Calendar Days: Easter

April 12, 2020

By Raymond Clemens

Image of Resurrected Jesus at Empty Tomb

Easter is the most important movable feast in the Christian calendar.  A moveable feast (short for feast day) is a celebration that is not calculated according to the traditional solar calendar.  The date of Easter changes each year according to a complicated formula based on the lunar rather than the solar calendar.  Many litugical books have tables specifically desgined to determine the date of Easter each year, such as the one below from Newberry Library MS 82, f. 2r.  (For more information on Easter Tables, see Clemens & Graham, Introduction to Manuscript Studies, pp. 198-202)

An Easter Calendar from Newberry Library Manuscript

Newberry Library MS 82, f. 2r, Easter Table

Image of Jesus after resurrection in front of empty tomb.

Beinecke MS 425, f. 153r, Jesus at the Tomb with Soldiers

This image is taken from a single folio in a late fifteenth century French Missal, Beinecke MS 425, once called the “Fouquet Missal,” but no longer attributed to the artist Fouquet.  The Missal was a grand one composed for a wealthy family.  The text is entirely in French and is richly illuminated.  This scene shows the moment of Jesus’ resurrection, with the tomb thrown open and the guards so frightened that they “shook and became like dead men” [MT 27:4]

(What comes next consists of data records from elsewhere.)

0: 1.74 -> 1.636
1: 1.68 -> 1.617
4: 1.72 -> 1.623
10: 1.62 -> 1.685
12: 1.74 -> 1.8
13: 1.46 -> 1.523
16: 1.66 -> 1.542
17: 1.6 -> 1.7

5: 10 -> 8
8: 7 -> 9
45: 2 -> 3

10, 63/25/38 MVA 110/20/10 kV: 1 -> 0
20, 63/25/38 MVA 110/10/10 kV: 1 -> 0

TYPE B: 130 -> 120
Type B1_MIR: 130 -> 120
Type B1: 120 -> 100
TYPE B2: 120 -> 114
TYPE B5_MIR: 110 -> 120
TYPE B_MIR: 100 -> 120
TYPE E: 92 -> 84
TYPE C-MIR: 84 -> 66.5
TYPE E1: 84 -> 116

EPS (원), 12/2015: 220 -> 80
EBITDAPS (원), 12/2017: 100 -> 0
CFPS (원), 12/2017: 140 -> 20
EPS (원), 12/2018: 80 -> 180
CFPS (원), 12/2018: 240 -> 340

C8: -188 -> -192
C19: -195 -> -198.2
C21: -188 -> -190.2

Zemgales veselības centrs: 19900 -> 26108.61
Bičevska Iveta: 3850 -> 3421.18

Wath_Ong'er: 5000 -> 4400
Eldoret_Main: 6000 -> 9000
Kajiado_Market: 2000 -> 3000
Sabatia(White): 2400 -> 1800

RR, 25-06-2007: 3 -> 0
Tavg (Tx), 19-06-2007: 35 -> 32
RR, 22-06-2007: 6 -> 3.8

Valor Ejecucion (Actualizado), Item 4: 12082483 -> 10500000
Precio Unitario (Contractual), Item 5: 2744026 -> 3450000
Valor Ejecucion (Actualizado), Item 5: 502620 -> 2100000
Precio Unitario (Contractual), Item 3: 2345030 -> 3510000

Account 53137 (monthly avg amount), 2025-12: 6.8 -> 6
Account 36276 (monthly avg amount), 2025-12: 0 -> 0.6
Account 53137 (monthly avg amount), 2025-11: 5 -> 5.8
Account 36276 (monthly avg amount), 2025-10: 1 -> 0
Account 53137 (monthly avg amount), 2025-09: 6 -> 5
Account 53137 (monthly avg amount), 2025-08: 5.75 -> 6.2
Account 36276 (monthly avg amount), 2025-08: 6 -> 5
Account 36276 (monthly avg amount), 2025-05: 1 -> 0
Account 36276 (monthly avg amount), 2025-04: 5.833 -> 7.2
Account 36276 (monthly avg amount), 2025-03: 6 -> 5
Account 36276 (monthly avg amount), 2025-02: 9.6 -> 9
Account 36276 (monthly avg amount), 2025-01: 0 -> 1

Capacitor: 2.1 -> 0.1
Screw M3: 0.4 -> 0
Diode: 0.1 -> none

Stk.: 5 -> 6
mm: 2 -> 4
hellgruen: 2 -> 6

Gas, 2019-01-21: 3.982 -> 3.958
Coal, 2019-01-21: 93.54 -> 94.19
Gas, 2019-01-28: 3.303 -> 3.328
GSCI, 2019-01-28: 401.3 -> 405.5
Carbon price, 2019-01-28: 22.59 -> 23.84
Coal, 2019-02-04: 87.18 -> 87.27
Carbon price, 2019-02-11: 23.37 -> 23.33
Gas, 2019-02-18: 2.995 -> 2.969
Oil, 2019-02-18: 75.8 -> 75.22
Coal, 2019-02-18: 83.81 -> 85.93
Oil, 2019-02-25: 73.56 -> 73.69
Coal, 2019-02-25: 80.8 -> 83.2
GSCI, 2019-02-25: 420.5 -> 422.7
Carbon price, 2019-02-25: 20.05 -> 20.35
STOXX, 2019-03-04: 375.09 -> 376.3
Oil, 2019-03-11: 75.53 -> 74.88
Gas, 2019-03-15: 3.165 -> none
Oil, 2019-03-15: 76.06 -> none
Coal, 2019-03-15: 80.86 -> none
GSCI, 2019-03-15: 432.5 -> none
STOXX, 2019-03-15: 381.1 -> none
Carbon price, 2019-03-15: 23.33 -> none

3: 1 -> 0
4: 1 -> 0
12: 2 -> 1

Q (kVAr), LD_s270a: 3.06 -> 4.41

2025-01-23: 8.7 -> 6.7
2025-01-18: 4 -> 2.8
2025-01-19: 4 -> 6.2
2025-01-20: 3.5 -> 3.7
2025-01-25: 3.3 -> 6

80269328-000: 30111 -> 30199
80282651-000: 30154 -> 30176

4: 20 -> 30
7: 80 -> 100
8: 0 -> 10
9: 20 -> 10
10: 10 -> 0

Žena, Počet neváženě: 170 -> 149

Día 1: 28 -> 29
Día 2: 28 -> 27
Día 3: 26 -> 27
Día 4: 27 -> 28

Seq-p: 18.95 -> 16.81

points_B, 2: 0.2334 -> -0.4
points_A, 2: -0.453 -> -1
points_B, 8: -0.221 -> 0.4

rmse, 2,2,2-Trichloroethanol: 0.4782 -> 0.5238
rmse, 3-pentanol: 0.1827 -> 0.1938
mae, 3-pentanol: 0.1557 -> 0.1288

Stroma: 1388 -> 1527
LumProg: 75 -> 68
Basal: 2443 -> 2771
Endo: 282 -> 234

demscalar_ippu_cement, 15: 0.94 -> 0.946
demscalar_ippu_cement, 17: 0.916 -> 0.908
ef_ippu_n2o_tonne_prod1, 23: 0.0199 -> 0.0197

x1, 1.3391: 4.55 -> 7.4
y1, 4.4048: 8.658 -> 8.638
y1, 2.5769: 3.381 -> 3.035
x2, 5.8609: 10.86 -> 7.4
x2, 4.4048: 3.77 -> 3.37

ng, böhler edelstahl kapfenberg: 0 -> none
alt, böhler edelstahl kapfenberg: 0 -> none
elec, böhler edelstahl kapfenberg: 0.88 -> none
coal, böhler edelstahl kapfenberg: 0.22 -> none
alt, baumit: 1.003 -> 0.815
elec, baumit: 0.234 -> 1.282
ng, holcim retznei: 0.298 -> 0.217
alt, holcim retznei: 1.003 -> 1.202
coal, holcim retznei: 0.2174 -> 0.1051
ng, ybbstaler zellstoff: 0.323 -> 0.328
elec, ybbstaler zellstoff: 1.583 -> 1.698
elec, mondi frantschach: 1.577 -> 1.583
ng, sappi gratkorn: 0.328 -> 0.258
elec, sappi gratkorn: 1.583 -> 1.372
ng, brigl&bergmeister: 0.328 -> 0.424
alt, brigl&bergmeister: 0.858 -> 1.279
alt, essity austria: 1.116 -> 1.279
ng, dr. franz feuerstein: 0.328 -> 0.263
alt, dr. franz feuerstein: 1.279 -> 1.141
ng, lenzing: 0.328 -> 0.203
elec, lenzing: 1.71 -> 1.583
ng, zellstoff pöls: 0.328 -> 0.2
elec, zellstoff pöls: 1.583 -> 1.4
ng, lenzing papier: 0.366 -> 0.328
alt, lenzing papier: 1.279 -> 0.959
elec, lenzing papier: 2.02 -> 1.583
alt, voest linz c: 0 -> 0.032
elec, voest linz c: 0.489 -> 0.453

The events in the scenes from bottoms right to top left depict the events that immediately followed the resurrection.  In the first roundel (lower left), the three Marys carry enbalming spices to the tomb to annoint Jesus body but find the tomb empty (second roundel, bottom right) and an angel on top of the tomb explaining that Jesus had been resurrected, as he promised [MT 27:6].  The third scene shows Mary Magdalen, who in the gospel of John mistook the resurrected Jesus for the gardener, falls to her knees to embrace Jesus, but is told by him, “Noli me tangere! (Do not touch me!) [JN 20:17].  The four gosepls contain conflicting information about the details of the resurrection and the illumination reconciles those into a single narrative.  The last scent (upper right) shows Jesus demonstrating his wound to Thomas, the disciple who was not present when Jesus first appeared to the other apostles. 

Although one of the most important aspects of the life of Jesus of Nazarath, images of the resurrection are less frequest than those of Jesus’ execution, likely because of the emphasis in late medieval piety on the role of the suffering body in the redemptive process.  Beinecke MS 425 includes several full page illuminations of the resurrection or empty tomb.  A full facsimile of Beinecke MS 425 is available on in our Digital Library.